As with so many anime creations of the time, it was based on a long-running manga. This OVA was released in 1991 in Japan, and boy is that evident: it has a strongly 1980′s feel, from the character designs to the over-the-top action.
One big genre in the 1980′s and 1990′s was high fantasy. From Five Star Stories and Record of Lodoss War to El Hazard and Oh My Goddess!, strong magical powers and fantastic worlds saw a surge of popularity. That’s echoed in 3×3 Eyes, which focuses on a young girl with magical powers.
The basic premise: when an ordinary teenage boy saves a cute girl she manifests magical powers. She’s the last of a long line of biologically immortal spellcasters. She’s searching for a certain magical item that will turn her fully human, and has done so for so long that she barely remembers anything more than that and her own name. In return for saving her life, she turns the boy biologically immortal.
This is a good excuse for both over-the-top action sequences as other magical creatures search for the Magical Maguffin, and romantic comedy misunderstandings as the girl’s magical self and her normal self are polar opposites: one is gruff and imperious (tsundere); the other shy and sweet (Yamato nadeshiko).
As you can imagine, this is clearly a story aimed at teenage boys: two popular girl archetypes are combined in one character, with magic spells in the modern world plus crazy fantasy action sequences. The show’s art tends towards a dark, almost noir palette that compliments the story’s tone perfectly.
Unfortunately, the staff didn’t appear to have the budget to do the concept full justice. The animation is sufficient to tell the story, but by OVA standards, it’s minimal. The characters are occasionally off-model, though the story moves fast enough that I didn’t feel distracted by it.
Worse, the editing felt…wrong. I admit I can’t describe this well. It was like they took the storyboard, and gave each panel a corresponding shot of almost exactly the same length. There was no sense of finesse or directed attention. I never felt pulled in. Moreover, the combination of wacky romantic comedy and intense (often quite bloody) action created cognitive dissonance for me. I had trouble believing a character was really hurt, even after sustaining apparently realistic damage.
Worse, a lot of the problems the characters face are villains of the week: demons who are or are not temporarily successful in stealing the Magical Maguffin. If successful, the heroes go after them and get the Maguffin back. This would be fine if the villains had any dimension to them at all, or if the characters were more fully developed at this stage.
I think the show lives and dies on audience identification with the main characters. This worked well for me.
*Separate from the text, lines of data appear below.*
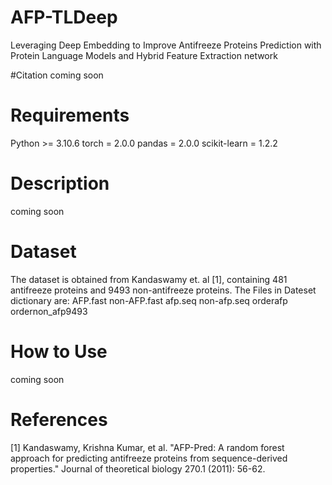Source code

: # AFP-TLDeep
Leveraging Deep Embedding to Improve Antifreeze Proteins Prediction with Protein Language Models and Hybrid Feature Extraction network

#Citation
coming soon

# Requirements
Python >= 3.10.6
torch = 2.0.0
pandas = 2.0.0
scikit-learn = 1.2.2

# Description
coming soon


# Dataset
The dataset is obtained from Kandaswamy et. al [1], containing 481 antifreeze proteins and 9493 non-antifreeze proteins. The Files in Dateset dictionary are:
AFP.fast
non-AFP.fast
afp.seq
non-afp.seq
orderafp
ordernon_afp9493

# How to Use
coming soon

# References
[1] Kandaswamy, Krishna Kumar, et al. "AFP-Pred: A random forest approach for predicting antifreeze proteins from sequence-derived properties." Journal of theoretical biology 270.1 (2011): 56-62.
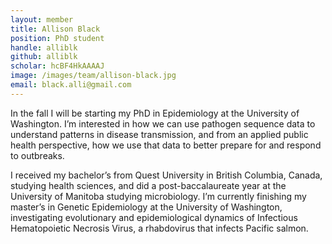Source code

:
 ```yaml
---
layout: member
title: Allison Black
position: PhD student
handle: alliblk
github: alliblk
scholar: hcBF4HkAAAAJ
image: /images/team/allison-black.jpg
email: black.alli@gmail.com
---
```


In the fall I will be starting my PhD in Epidemiology at the University of Washington. I’m interested in how we can use pathogen sequence data to understand patterns in disease transmission, and from an applied public health perspective, how we use that data to better prepare for and respond to outbreaks.

I received my bachelor’s from Quest University in British Columbia, Canada, studying health sciences, and did a post-baccalaureate year at the University of Manitoba studying microbiology. I’m currently finishing my master’s in Genetic Epidemiology at the University of Washington, investigating evolutionary and epidemiological dynamics of Infectious Hematopoietic Necrosis Virus, a rhabdovirus that infects Pacific salmon.
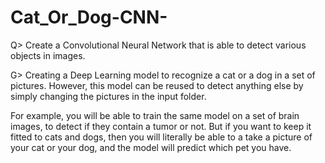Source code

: # Cat_Or_Dog-CNN-

Q>  Create a Convolutional Neural Network that is able to detect various objects in images.

G>  Creating a Deep Learning model to recognize a cat or a dog in a set of pictures. 
    However, this model can be reused to detect anything else by simply changing the pictures in the input folder. 

For example, you will be able to train the same model on a set of brain images, to detect if they contain a tumor or not.
But if you want to keep it fitted to cats and dogs, then you will literally be able to a take a picture of your cat or your dog,
and the model will predict which pet you have.
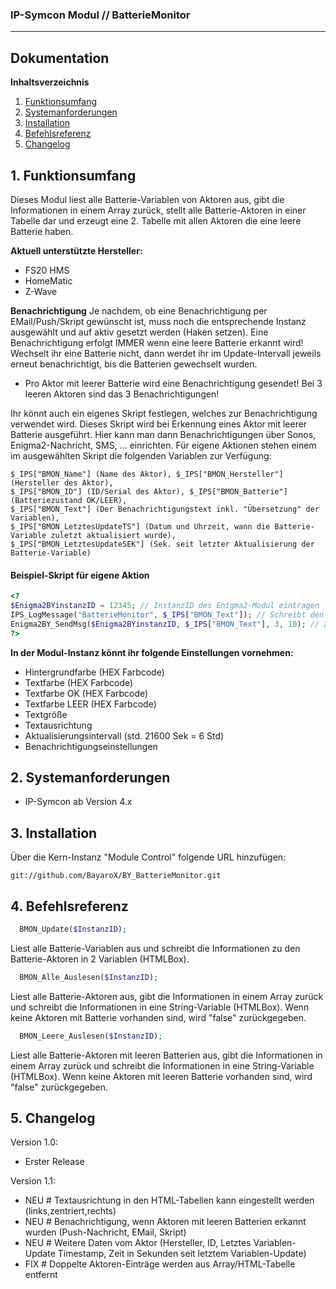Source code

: ### IP-Symcon Modul // BatterieMonitor
---

## Dokumentation

**Inhaltsverzeichnis**

1. [Funktionsumfang](#1-funktionsumfang) 
2. [Systemanforderungen](#2-systemanforderungen)
3. [Installation](#3-installation)
4. [Befehlsreferenz](#4-befehlsreferenz)
5. [Changelog](#5-changelog) 

## 1. Funktionsumfang
Dieses Modul liest alle Batterie-Variablen von Aktoren aus, gibt die Informationen in einem Array zurück, stellt alle
Batterie-Aktoren in einer Tabelle dar und erzeugt eine 2. Tabelle mit allen Aktoren die eine leere Batterie haben.

**Aktuell unterstützte Hersteller:**
- FS20 HMS
- HomeMatic
- Z-Wave

**Benachrichtigung**
Je nachdem, ob eine Benachrichtigung per EMail/Push/Skript gewünscht ist, muss noch die entsprechende Instanz ausgewählt und auf aktiv
gesetzt werden (Haken setzen). Eine Benachrichtigung erfolgt IMMER wenn eine leere Batterie erkannt wird! Wechselt ihr eine Batterie nicht,
dann werdet ihr im Update-Intervall jeweils erneut benachrichtigt, bis die Batterien gewechselt wurden.
- Pro Aktor mit leerer Batterie wird eine Benachrichtigung gesendet! Bei 3 leeren Aktoren sind das 3 Benachrichtigungen!

Ihr könnt auch ein eigenes Skript festlegen, welches zur Benachrichtigung verwendet wird. Dieses Skript wird bei Erkennung eines Aktor mit
leerer Batterie ausgeführt. Hier kann man dann Benachrichtigungen über Sonos, Enigma2-Nachricht, SMS, ... einrichten.
Für eigene Aktionen stehen einem im ausgewählten Skript die folgenden Variablen zur Verfügung:
```
$_IPS["BMON_Name"] (Name des Aktor), $_IPS["BMON_Hersteller"] (Hersteller des Aktor),
$_IPS["BMON_ID"] (ID/Serial des Aktor), $_IPS["BMON_Batterie"] (Batteriezustand OK/LEER),
$_IPS["BMON_Text"] (Der Benachrichtigungstext inkl. "Übersetzung" der Variablen),
$_IPS["BMON_LetztesUpdateTS"] (Datum und Uhrzeit, wann die Batterie-Variable zuletzt aktualisiert wurde),
$_IPS["BMON_LetztesUpdateSEK"] (Sek. seit letzter Aktualisierung der Batterie-Variable)
```

#### Beispiel-Skript für eigene Aktion
```php
<?
$Enigma2BYinstanzID = 12345; // InstanzID des Enigma2-Modul eintragen
IPS_LogMessage("BatterieMonitor", $_IPS["BMON_Text"]); // Schreibt den Text ins IPS-Log (zu sehen im Meldungen-Fenster in der IPS-Console)
Enigma2BY_SendMsg($Enigma2BYinstanzID, $_IPS["BMON_Text"], 3, 10); // Zeigt 10 Sekunden lang eine Alarm-Nachricht über einen Enigma2-Receiver an
?>
```

**In der Modul-Instanz könnt ihr folgende Einstellungen vornehmen:**
- Hintergrundfarbe (HEX Farbcode)
- Textfarbe (HEX Farbcode)
- Textfarbe OK (HEX Farbcode)
- Textfarbe LEER (HEX Farbcode)
- Textgröße
- Textausrichtung
- Aktualisierungsintervall (std. 21600 Sek = 6 Std)
- Benachrichtigungseinstellungen


## 2. Systemanforderungen
- IP-Symcon ab Version 4.x

## 3. Installation
Über die Kern-Instanz "Module Control" folgende URL hinzufügen:

`git://github.com/BayaroX/BY_BatterieMonitor.git`


## 4. Befehlsreferenz
```php
  BMON_Update($InstanzID);
```
Liest alle Batterie-Variablen aus und schreibt die Informationen zu den Batterie-Aktoren in 2 Variablen (HTMLBox).

```php
  BMON_Alle_Auslesen($InstanzID);
```
Liest alle Batterie-Aktoren aus, gibt die Informationen in einem Array zurück und schreibt die Informationen in
eine String-Variable (HTMLBox). Wenn keine Aktoren mit Batterie vorhanden sind, wird "false" zurückgegeben.

```php
  BMON_Leere_Auslesen($InstanzID);
```
Liest alle Batterie-Aktoren mit leeren Batterien aus, gibt die Informationen in einem Array zurück und schreibt
die Informationen in eine String-Variable (HTMLBox). Wenn keine Aktoren mit leeren Batterie vorhanden sind,
wird "false" zurückgegeben.


## 5. Changelog
Version 1.0:
  - Erster Release
  
Version 1.1:
  - NEU # Textausrichtung in den HTML-Tabellen kann eingestellt werden (links,zentriert,rechts)
  - NEU # Benachrichtigung, wenn Aktoren mit leeren Batterien erkannt wurden (Push-Nachricht, EMail, Skript)
  - NEU # Weitere Daten vom Aktor (Hersteller, ID, Letztes Variablen-Update Timestamp, Zeit in Sekunden seit letztem Variablen-Update)
  - FIX # Doppelte Aktoren-Einträge werden aus Array/HTML-Tabelle entfernt

  
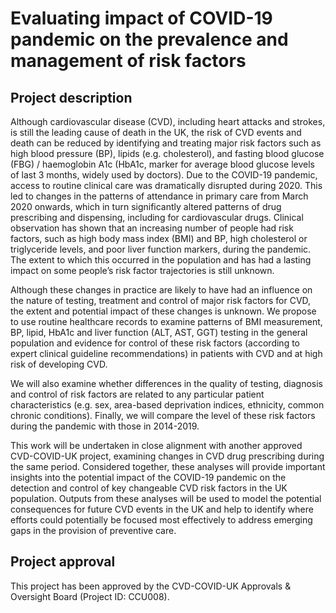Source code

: # Evaluating impact of COVID-19 pandemic on the prevalence and management of risk factors

## Project description

Although cardiovascular disease (CVD), including heart attacks and strokes, is still the leading cause of death in the UK, the risk of CVD events and death can be reduced by identifying and treating major risk factors such as high blood pressure (BP), lipids (e.g. cholesterol), and fasting blood glucose (FBG) / haemoglobin A1c (HbA1c, marker for average blood glucose levels of last 3 months, widely used by doctors). Due to the COVID-19 pandemic, access to routine clinical care was dramatically disrupted during 2020. This led to changes in the patterns of attendance in primary care from March 2020 onwards, which in turn significantly altered patterns of drug prescribing and dispensing, including for cardiovascular drugs. Clinical observation has shown that an increasing number of people had risk factors, such as high body mass index (BMI) and BP, high cholesterol or triglyceride levels, and poor liver function markers, during the pandemic. The extent to which this occurred in the population and has had a lasting impact on some people’s risk factor trajectories is still unknown. 

Although these changes in practice are likely to have had an influence on the nature of testing, treatment and control of major risk factors for CVD, the extent and potential impact of these changes is unknown. We propose to use routine healthcare records to examine patterns of BMI measurement, BP, lipid, HbA1c and liver function (ALT, AST, GGT) testing in the general population and evidence for control of these risk factors (according to expert clinical guideline recommendations) in patients with CVD and at high risk of developing CVD.

We will also examine whether differences in the quality of testing, diagnosis and control of risk factors are related to any particular patient characteristics (e.g. sex, area-based deprivation indices, ethnicity, common chronic conditions). Finally, we will compare the level of these risk factors during the pandemic with those in 2014-2019. 

This work will be undertaken in close alignment with another approved CVD-COVID-UK project, examining changes in CVD drug prescribing during the same period. Considered together, these analyses will provide important insights into the potential impact of the COVID-19 pandemic on the detection and control of key changeable CVD risk factors in the UK population. Outputs from these analyses will be used to model the potential consequences for future CVD events in the UK and help to identify where efforts could potentially be focused most effectively to address emerging gaps in the provision of preventive care.

## Project approval

This project has been approved by the CVD-COVID-UK Approvals & Oversight Board (Project ID: CCU008).
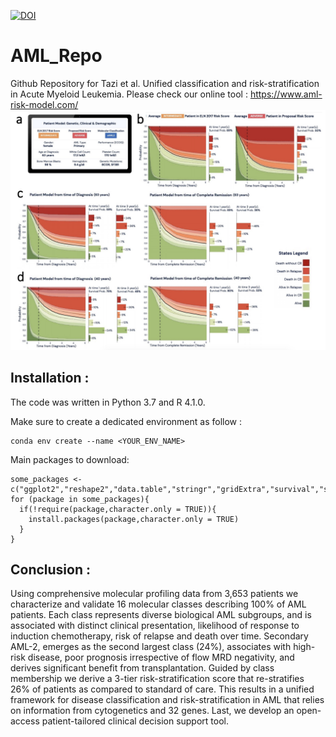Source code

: [![DOI](https://zenodo.org/badge/458019383.svg)](https://zenodo.org/badge/latestdoi/458019383)
# AML_Repo
Github Repository for Tazi et al. Unified classification and risk-stratification in Acute Myeloid Leukemia. 
Please check our online tool : https://www.aml-risk-model.com/
![alt text](data/readme_helper.png?raw=true "Title")

## Installation :

The code was written in Python 3.7 and R 4.1.0.

Make sure to create a dedicated environment as follow :

```
conda env create --name <YOUR_ENV_NAME> 
```

Main packages to download:

```
some_packages <- c("ggplot2","reshape2","data.table","stringr","gridExtra","survival","survminer","bshazard","colorspace","mstate","ggrepel","cmprsk")
for (package in some_packages){
  if(!require(package,character.only = TRUE)){
    install.packages(package,character.only = TRUE)
  }
}
```

## Conclusion :
Using comprehensive molecular profiling data from 3,653 patients we characterize and validate 16 molecular classes describing 100% of AML patients. Each class represents diverse biological AML subgroups, and is associated with distinct clinical presentation, likelihood of response to induction chemotherapy, risk of relapse and death over time. Secondary AML-2, emerges as the second largest class (24%), associates with high-risk disease, poor prognosis irrespective of flow MRD negativity, and derives significant benefit from transplantation. Guided by class membership we derive a 3-tier risk-stratification score that re-stratifies 26% of patients as compared to standard of care. This results in a unified framework for disease classification and risk-stratification in AML that relies on information from cytogenetics and 32 genes. Last, we develop an open-access patient-tailored clinical decision support tool.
Quite a bit of time is spent establishing why the boy likes the girl, and why the girl is worth his attention. Even in her Yamato nadeshiko personality, she demonstrates admirable drive and persistence, while the boy never leaves her side. I completely bought their mutual attraction.
As with so many things, the proof is in the end. I adore this OVA’s ending, which impresses me on many levels. I did feel that I slogged through a lot of uninteresting problems to get there.